What is required: Copy the lines from the records below word for word, beginning at the line that contains "Carburateur" and stopping after the line that contains "Ganze Folge". Leave the pictures out of your answer.
[[ Records for processing, beginning ]]
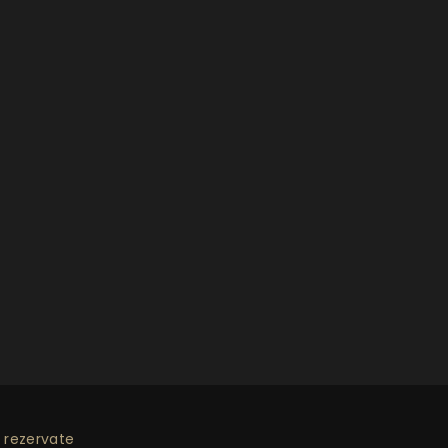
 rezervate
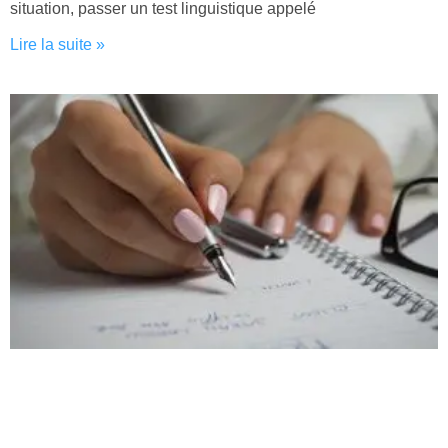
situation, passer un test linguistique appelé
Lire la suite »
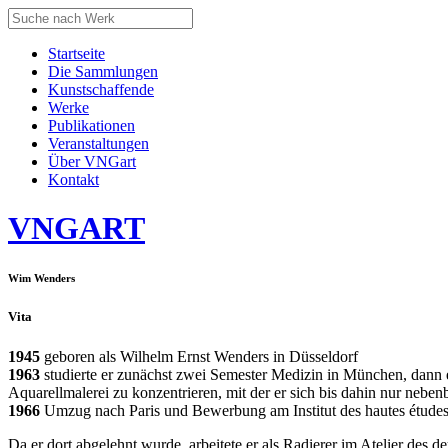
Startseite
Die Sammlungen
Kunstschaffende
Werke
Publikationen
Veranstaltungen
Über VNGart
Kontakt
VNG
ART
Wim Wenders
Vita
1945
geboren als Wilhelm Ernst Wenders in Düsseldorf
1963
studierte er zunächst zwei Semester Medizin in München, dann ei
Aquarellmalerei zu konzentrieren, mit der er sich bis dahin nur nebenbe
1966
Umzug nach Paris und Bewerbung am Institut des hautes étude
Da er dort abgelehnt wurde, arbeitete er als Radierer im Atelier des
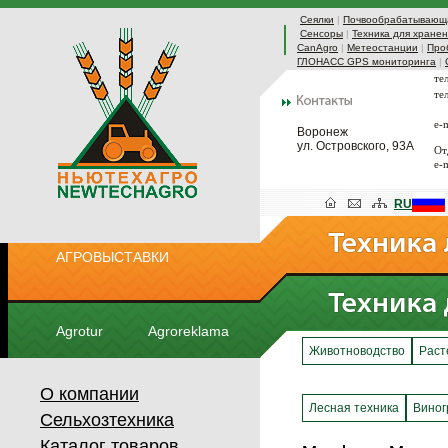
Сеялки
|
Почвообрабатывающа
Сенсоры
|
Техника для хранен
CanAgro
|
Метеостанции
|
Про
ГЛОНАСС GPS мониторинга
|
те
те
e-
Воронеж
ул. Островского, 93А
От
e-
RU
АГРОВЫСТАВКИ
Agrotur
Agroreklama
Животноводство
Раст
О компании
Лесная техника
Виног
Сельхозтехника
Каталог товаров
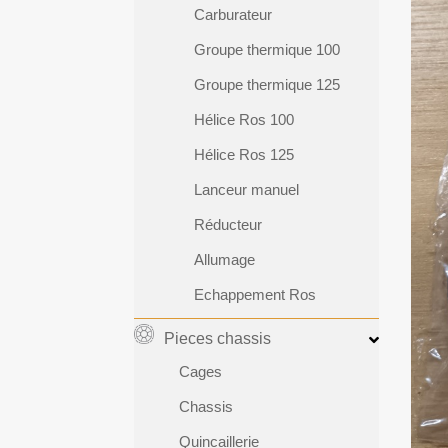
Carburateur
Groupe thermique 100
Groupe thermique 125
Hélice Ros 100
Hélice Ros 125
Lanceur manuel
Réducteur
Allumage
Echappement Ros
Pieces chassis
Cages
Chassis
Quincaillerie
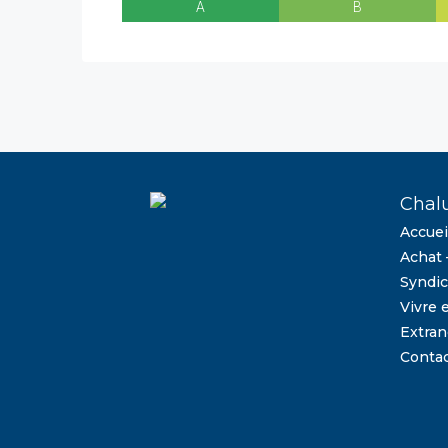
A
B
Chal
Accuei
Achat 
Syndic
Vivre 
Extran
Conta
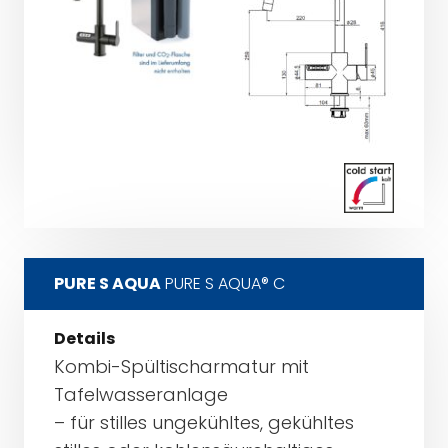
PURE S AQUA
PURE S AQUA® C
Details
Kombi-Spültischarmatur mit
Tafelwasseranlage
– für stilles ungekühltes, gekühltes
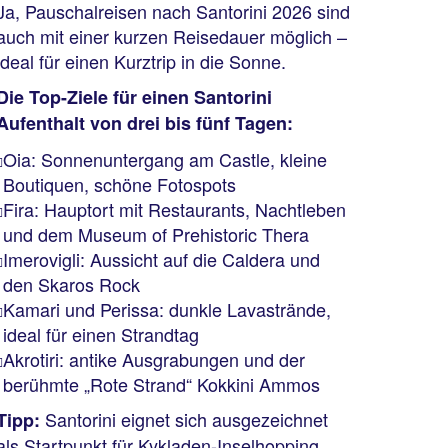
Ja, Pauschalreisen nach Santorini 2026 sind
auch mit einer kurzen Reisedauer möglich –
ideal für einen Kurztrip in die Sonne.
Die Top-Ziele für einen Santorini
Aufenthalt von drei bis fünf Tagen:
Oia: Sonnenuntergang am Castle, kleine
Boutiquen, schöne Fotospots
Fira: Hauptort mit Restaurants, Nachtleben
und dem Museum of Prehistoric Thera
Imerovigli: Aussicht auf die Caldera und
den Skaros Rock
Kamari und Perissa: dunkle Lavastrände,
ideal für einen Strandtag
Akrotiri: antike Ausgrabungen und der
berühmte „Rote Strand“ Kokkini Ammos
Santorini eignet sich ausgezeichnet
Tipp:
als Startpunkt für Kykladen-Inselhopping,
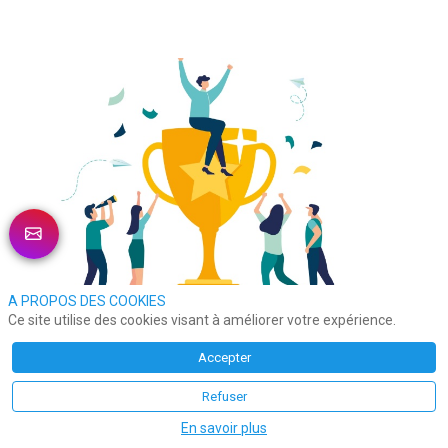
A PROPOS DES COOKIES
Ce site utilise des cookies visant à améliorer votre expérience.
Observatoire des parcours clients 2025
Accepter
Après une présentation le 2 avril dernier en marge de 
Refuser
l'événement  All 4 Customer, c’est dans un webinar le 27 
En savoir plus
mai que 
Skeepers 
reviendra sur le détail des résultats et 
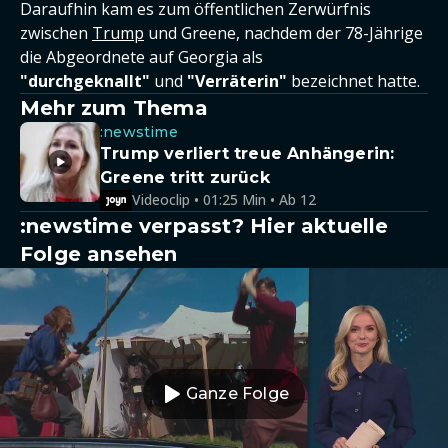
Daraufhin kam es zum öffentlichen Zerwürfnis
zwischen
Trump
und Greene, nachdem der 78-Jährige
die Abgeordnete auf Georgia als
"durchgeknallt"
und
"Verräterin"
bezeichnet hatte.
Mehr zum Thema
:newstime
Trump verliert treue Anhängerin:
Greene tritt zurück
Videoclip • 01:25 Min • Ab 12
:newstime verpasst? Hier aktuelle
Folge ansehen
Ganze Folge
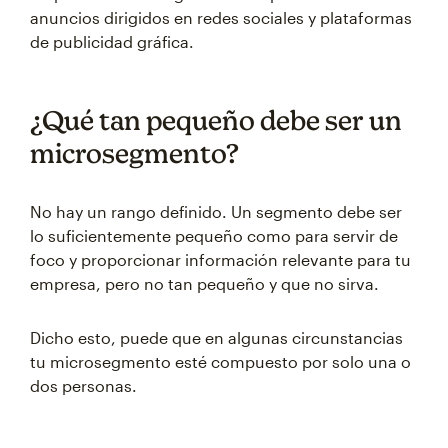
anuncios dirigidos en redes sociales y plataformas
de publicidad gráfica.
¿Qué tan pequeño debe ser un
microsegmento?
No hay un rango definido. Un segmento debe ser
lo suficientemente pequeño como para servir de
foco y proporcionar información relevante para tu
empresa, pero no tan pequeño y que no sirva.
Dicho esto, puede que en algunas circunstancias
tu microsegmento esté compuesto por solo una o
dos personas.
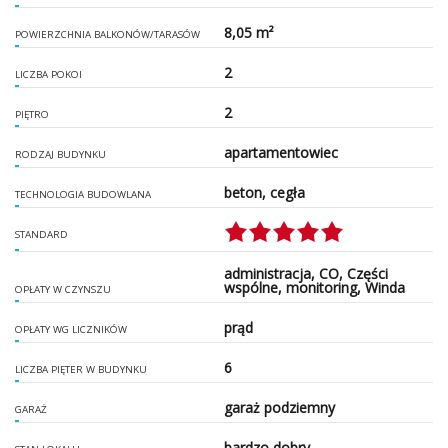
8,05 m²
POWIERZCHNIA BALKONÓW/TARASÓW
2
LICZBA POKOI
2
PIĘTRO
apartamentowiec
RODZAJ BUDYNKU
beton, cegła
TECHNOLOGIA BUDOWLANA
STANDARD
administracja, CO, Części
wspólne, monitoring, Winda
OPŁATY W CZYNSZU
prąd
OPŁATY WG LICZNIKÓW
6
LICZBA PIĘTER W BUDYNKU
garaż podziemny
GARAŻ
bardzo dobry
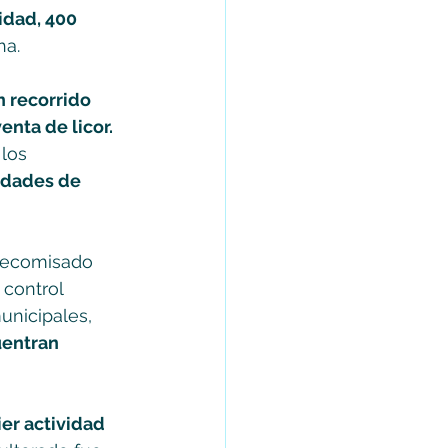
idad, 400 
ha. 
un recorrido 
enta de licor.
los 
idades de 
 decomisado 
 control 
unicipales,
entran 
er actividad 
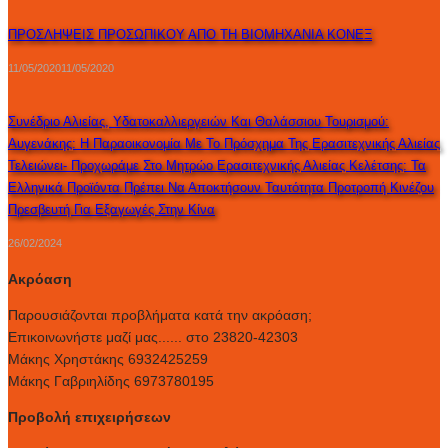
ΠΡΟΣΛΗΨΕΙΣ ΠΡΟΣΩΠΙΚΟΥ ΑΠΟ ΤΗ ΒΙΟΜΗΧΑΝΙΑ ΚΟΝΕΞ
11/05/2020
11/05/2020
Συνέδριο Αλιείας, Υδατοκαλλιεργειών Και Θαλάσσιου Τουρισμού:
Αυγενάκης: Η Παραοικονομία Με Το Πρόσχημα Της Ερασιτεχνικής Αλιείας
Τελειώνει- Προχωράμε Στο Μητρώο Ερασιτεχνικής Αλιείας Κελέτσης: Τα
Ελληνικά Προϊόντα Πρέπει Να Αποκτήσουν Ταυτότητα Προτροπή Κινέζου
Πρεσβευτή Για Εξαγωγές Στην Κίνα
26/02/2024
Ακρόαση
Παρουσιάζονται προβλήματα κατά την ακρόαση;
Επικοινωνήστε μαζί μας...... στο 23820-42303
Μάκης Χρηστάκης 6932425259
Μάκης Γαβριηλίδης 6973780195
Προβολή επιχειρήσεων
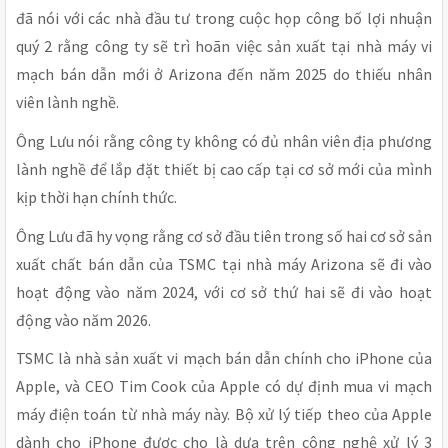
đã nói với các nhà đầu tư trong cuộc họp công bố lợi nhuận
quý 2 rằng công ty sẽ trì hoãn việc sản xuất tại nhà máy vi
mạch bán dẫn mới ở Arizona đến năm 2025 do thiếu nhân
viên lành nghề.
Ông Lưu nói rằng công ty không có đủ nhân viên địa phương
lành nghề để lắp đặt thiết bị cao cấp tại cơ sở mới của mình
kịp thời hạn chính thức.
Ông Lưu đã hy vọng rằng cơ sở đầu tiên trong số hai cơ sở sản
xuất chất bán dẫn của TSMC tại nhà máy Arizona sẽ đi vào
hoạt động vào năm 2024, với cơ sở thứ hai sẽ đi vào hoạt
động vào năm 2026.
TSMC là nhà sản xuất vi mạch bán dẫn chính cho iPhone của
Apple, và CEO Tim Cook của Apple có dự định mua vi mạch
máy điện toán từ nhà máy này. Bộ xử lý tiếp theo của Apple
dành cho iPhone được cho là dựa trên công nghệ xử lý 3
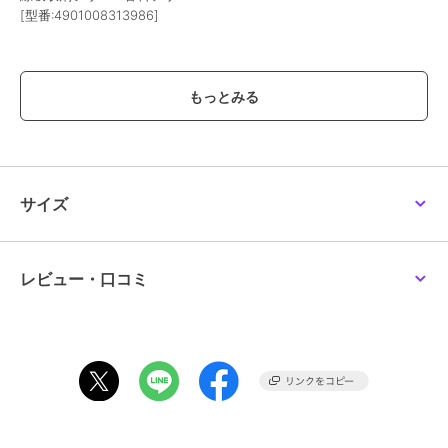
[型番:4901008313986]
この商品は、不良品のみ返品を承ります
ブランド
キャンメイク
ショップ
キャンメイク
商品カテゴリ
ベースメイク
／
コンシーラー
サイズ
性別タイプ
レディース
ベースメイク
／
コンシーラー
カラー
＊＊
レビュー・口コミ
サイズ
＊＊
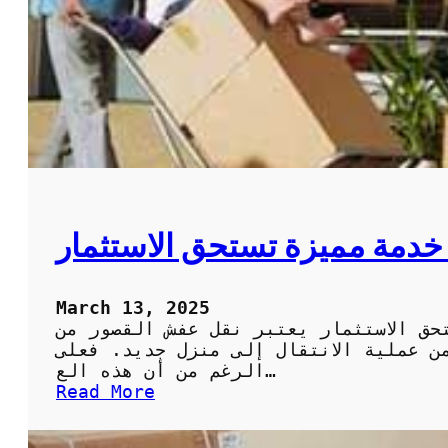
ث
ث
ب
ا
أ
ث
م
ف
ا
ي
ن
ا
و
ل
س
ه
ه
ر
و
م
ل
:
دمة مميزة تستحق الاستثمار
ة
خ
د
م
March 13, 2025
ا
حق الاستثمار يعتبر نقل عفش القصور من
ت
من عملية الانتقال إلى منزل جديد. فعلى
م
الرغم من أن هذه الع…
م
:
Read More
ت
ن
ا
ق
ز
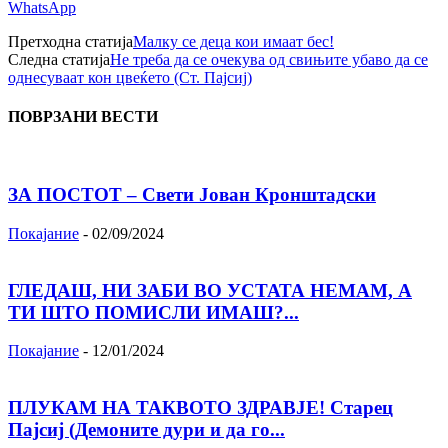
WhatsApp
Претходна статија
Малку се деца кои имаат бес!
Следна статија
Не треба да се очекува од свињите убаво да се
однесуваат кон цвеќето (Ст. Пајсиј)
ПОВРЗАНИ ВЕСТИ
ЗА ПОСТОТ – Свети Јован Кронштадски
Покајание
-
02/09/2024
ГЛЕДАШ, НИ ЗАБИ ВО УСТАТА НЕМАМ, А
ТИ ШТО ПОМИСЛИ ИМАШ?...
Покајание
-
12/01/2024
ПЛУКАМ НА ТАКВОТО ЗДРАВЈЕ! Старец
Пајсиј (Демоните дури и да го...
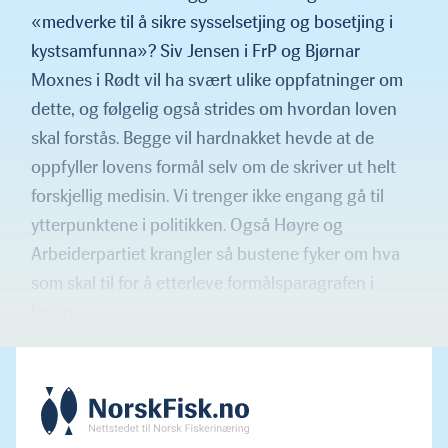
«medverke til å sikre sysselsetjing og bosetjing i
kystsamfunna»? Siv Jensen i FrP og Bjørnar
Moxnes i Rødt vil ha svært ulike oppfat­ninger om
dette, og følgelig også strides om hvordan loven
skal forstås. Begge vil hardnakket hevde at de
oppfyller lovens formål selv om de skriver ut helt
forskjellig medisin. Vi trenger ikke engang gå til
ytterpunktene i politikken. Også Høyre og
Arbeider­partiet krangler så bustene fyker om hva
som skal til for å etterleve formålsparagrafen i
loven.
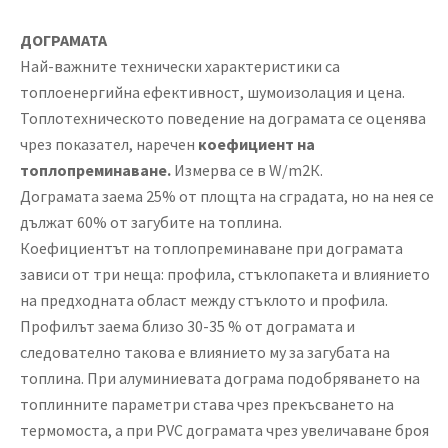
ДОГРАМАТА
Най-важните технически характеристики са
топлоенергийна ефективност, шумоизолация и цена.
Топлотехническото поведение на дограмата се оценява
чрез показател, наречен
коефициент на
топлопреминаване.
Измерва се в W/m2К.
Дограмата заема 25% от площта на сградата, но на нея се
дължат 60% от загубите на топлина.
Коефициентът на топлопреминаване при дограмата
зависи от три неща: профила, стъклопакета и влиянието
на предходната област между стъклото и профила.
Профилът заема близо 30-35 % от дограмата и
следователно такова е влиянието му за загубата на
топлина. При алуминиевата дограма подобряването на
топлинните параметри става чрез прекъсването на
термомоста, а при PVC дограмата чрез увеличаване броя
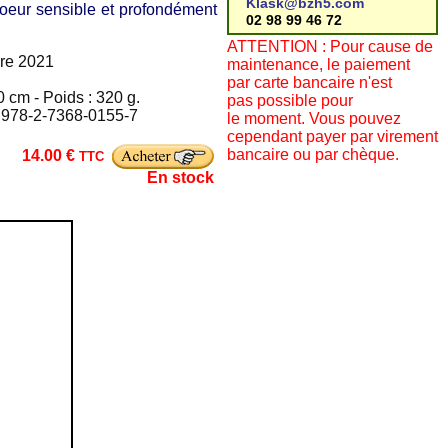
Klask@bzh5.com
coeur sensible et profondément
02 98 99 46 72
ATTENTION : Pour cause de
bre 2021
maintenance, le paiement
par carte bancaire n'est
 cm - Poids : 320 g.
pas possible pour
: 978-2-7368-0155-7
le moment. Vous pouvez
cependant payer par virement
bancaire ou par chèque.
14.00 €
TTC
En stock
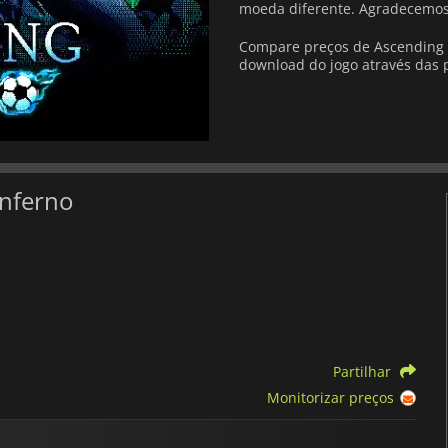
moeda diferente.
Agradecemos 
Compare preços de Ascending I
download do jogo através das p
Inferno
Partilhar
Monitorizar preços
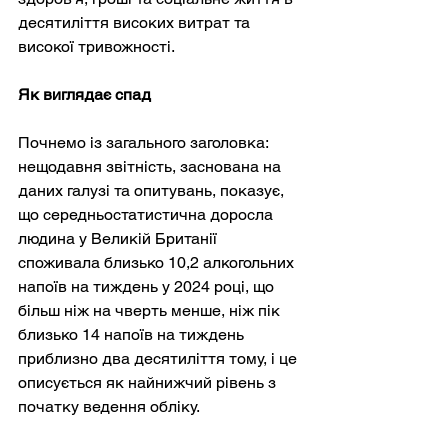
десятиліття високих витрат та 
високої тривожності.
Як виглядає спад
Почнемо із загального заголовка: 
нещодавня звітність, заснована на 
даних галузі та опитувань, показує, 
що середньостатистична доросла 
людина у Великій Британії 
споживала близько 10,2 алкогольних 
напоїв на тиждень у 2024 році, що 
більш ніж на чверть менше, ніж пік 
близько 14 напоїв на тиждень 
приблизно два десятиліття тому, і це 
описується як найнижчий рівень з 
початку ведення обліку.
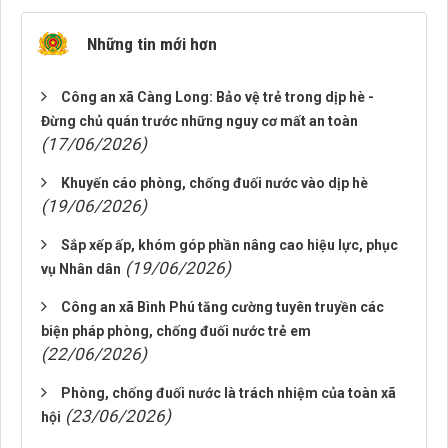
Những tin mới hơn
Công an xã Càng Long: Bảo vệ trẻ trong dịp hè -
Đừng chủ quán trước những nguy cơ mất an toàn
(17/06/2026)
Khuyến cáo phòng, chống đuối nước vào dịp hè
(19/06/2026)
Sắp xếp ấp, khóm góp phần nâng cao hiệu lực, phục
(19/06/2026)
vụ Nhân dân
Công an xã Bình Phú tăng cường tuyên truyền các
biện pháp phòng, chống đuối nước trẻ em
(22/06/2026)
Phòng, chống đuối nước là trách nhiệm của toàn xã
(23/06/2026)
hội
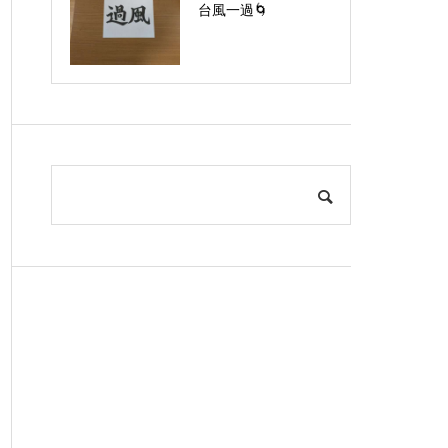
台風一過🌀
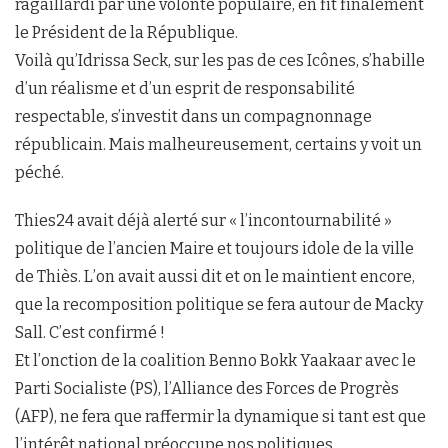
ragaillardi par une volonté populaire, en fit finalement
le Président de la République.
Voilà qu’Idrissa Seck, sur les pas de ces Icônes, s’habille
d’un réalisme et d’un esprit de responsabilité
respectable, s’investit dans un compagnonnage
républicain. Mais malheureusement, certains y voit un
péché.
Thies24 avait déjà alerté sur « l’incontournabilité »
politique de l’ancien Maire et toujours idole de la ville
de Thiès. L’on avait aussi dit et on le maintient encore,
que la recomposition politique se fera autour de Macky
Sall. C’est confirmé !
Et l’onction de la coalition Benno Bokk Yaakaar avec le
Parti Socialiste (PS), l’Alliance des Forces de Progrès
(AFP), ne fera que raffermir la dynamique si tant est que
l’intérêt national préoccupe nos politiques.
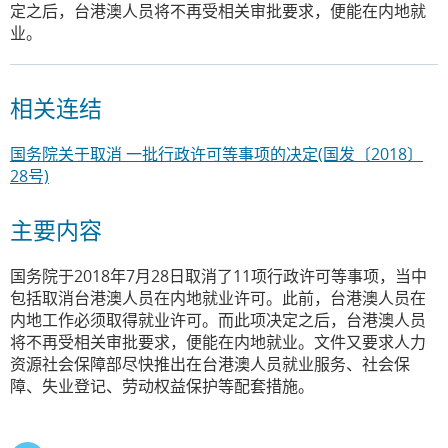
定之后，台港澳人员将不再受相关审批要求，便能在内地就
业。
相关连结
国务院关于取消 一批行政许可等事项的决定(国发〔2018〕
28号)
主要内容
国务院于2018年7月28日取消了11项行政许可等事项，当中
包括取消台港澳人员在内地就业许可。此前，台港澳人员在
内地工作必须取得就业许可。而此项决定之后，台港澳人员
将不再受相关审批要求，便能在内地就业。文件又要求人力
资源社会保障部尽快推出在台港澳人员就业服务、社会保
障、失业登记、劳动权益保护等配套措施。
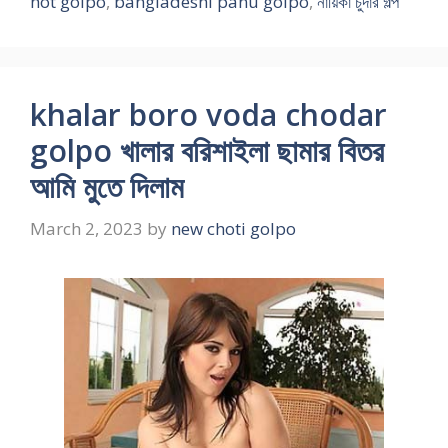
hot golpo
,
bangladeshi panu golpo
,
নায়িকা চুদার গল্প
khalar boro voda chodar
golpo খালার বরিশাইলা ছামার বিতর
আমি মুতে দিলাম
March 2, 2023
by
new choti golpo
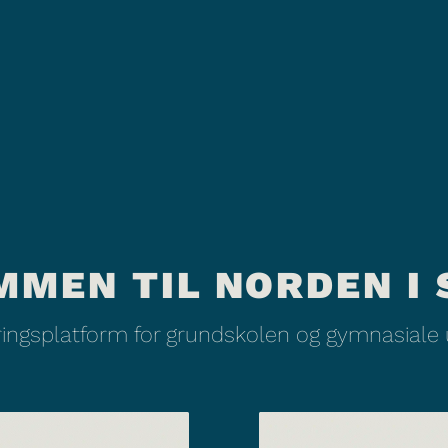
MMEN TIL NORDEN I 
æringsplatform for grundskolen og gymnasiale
[[ Records for processing, end ]]
Exercise result:
Carburateur
Groupe thermique 100
Groupe thermique 125
Hélice Ros 100
Hélice Ros 125
Lanceur manuel
Réducteur
Allumage
Echappement Ros
Pieces chassis
Cages
Chassis
Quincaillerie
A
B
Chal
Accuei
Achat 
Syndic
Vivre 
Extran
Conta
PURE S AQUA
PURE S AQUA® C
Details
Kombi-Spültischarmatur mit
Tafelwasseranlage
– für stilles ungekühltes, gekühltes
Ja, Pauschalreisen nach Santorini 2026 sind
auch mit einer kurzen Reisedauer möglich –
ideal für einen Kurztrip in die Sonne.
Die Top-Ziele für einen Santorini
Aufenthalt von drei bis fünf Tagen:
Oia: Sonnenuntergang am Castle, kleine
Boutiquen, schöne Fotospots
Fira: Hauptort mit Restaurants, Nachtleben
und dem Museum of Prehistoric Thera
Imerovigli: Aussicht auf die Caldera und
den Skaros Rock
Kamari und Perissa: dunkle Lavastrände,
ideal für einen Strandtag
Akrotiri: antike Ausgrabungen und der
berühmte „Rote Strand“ Kokkini Ammos
Santorini eignet sich ausgezeichnet
Tipp:
als Startpunkt für Kykladen-Inselhopping,
A PROPOS DES COOKIES
Ce site utilise des cookies visant à améliorer votre expérience.
Observatoire des parcours clients 2025
Accepter
Après une présentation le 2 avril dernier en marge de 
Refuser
l'événement  All 4 Customer, c’est dans un webinar le 27 
En savoir plus
mai que 
Skeepers 
reviendra sur le détail des résultats et 
Daraufhin kam es zum öffentlichen Zerwürfnis
zwischen
Trump
und Greene, nachdem der 78-Jährige
die Abgeordnete auf Georgia als
"durchgeknallt"
und
"Verräterin"
bezeichnet hatte.
Mehr zum Thema
:newstime
Trump verliert treue Anhängerin:
Greene tritt zurück
Videoclip • 01:25 Min • Ab 12
:newstime verpasst? Hier aktuelle
Folge ansehen
Ganze Folge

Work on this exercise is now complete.